Néomédia, a division of iClic inc, is acquiring 11 newspapers. Néomédia, based in Saint-Georges de Beauce, has its own distribution platform and special expertise in local and regional news websites. The firm is buying the following community newspapers and intends to operate them in online format:
- Agri-Vallée, Valleyfield
- Chambly Express, Chambly
- Le Journal de Joliette, Joliette
- Le Point du Lac-Saint-Jean, Saint-Félicien
- Le Réveil, Saguenay
- L’Écho de la Rive-Nord, Sainte-Thérèse
- L’Écho de Laval, Laval
- L’Écho de Trois-Rivières, Trois-Rivières
- Pub Extra Magazine, Laval-Laurentides
- Sorel-Tracy Express, Sorel-Tracy
- Vallée du Richelieu Express, Mont-Saint-Hilaire
These sales are being made under the May 2014 Consent Agreement between Transcontinental and the Bureau relating to Transcontinental’s proposed acquisition of 74 community newspapers from Québecor Media inc. The aim of the Consent Agreement was to preserve competition in the sale of advertising in community newspapers in several areas in Quebec by requiring that 33 community newspapers be put up for sale.
The objective of the sale process was to test for the availability of possible alternatives to Transcontinental owning all the papers. However, even with incentives such as no minimum price and Transcontinental providing distribution and printing services to any potential purchaser for a specific period of time, no buyer was found for some of the papers.

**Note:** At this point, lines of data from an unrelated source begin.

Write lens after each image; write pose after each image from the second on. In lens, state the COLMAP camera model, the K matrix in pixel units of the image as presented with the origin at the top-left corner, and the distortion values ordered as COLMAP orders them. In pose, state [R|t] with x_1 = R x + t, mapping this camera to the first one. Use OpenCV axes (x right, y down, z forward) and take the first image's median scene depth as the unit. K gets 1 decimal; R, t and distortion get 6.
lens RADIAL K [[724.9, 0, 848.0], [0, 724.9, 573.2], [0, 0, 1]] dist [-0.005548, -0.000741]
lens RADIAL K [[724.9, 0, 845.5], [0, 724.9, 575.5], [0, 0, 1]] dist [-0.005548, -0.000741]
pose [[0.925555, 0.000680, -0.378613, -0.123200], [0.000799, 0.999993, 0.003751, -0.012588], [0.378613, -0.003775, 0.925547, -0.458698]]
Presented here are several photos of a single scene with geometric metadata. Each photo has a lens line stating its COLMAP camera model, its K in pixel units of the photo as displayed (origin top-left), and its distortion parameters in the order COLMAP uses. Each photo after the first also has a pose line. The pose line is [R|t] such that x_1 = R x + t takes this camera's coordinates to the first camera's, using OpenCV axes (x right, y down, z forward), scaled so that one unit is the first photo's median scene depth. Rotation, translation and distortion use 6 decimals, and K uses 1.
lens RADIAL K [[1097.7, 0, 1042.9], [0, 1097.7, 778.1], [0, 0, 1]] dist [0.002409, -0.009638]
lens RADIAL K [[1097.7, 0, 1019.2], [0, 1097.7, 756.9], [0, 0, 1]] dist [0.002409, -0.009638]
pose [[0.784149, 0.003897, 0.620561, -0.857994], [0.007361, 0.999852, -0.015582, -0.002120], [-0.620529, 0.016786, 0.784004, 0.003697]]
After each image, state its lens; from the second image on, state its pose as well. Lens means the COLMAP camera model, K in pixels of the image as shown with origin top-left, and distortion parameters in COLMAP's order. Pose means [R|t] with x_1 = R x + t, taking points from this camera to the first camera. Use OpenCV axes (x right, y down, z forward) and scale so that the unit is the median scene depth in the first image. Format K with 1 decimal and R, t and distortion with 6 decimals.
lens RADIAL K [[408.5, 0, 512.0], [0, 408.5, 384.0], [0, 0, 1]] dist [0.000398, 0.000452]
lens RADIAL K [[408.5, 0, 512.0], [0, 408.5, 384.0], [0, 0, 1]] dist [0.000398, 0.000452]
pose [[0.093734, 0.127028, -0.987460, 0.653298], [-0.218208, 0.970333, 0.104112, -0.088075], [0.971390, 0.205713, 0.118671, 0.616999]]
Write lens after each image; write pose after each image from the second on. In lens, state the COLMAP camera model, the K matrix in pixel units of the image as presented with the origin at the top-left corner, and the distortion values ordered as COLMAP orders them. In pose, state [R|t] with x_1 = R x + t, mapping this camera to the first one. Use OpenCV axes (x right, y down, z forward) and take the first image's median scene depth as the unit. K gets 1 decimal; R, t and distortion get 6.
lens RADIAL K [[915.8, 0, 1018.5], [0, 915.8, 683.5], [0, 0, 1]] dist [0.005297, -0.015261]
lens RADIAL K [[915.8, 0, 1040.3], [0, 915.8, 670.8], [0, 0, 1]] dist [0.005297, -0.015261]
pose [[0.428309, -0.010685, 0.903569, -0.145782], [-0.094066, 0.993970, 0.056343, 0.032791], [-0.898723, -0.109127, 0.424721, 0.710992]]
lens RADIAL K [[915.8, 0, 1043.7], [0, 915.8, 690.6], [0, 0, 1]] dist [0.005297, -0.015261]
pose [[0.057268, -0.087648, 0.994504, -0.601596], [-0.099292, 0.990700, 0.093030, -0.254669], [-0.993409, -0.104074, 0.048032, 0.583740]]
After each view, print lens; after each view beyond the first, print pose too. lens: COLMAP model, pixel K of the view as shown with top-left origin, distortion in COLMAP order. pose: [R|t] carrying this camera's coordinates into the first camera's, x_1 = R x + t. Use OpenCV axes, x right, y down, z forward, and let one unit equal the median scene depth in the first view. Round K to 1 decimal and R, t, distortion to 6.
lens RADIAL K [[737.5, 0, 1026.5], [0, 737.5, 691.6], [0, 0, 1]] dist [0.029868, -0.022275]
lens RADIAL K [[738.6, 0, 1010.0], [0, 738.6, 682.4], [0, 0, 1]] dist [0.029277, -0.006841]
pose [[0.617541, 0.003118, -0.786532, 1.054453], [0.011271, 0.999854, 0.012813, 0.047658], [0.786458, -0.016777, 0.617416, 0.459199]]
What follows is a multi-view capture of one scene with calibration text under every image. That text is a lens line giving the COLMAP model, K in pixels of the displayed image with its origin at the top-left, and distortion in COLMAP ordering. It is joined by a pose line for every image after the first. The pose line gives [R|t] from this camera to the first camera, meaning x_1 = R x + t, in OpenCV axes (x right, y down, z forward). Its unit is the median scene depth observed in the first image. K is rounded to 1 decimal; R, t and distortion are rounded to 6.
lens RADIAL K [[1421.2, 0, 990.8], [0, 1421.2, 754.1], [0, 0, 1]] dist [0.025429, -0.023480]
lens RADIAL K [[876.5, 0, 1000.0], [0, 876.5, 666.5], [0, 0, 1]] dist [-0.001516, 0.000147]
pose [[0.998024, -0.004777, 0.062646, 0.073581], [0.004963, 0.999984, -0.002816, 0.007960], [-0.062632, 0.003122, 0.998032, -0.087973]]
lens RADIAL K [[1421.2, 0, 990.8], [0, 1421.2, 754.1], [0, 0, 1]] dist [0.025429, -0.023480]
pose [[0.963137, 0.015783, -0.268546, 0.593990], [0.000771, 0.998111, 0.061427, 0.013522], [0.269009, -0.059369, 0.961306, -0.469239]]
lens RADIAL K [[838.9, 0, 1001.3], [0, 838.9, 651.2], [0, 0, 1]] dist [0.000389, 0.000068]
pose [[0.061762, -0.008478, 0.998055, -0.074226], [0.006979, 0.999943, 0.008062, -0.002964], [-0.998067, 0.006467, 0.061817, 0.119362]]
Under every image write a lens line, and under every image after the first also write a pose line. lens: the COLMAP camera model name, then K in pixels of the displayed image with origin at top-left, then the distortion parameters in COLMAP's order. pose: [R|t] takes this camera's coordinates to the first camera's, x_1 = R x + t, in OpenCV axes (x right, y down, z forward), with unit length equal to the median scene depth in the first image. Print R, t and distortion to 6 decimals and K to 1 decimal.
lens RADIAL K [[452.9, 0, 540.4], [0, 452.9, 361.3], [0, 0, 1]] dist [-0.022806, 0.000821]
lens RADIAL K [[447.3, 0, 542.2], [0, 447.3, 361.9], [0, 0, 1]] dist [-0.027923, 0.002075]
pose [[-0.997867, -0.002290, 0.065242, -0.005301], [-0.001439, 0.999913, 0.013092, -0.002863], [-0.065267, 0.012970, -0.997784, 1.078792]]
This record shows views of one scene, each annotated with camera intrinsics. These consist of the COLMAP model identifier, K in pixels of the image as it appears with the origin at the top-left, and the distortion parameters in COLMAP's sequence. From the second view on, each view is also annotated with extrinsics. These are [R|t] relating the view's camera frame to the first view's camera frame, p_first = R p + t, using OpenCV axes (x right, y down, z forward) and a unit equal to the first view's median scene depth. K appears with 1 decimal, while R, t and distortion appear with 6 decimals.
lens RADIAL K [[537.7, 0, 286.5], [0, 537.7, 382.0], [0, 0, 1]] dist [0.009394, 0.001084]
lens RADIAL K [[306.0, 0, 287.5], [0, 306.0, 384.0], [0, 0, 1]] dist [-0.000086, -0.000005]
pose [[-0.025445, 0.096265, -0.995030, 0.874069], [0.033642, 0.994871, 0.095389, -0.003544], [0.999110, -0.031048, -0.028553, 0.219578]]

Transcontinental now retains full ownership of the 19 community newspapers that were not sold.
iClic operates enbeauce.com, a local news source for the Beauce region, and has helped approximately 15 regional newspapers make the transition to an online format.
In approving iClic as the purchaser, the Commissioner carefully considered a number of factors, including the criteria set out in the Consent Agreement and the Bureau’s guidance set out in Part 13 of the Merger Enforcement Guidelines. Ultimately, the Commissioner was satisfied that iClic would lessen Transcontinental’s market power in these markets and, as such, was a competitively preferable purchaser, particularly in light of the fact that the likely alternative to iClic’s purchase was the complete closure of these 11 newspapers.
Mergers in Canada are subject to review by the Bureau under the Competition Act to ensure that they will not result in a substantial lessening and/or prevention of competition.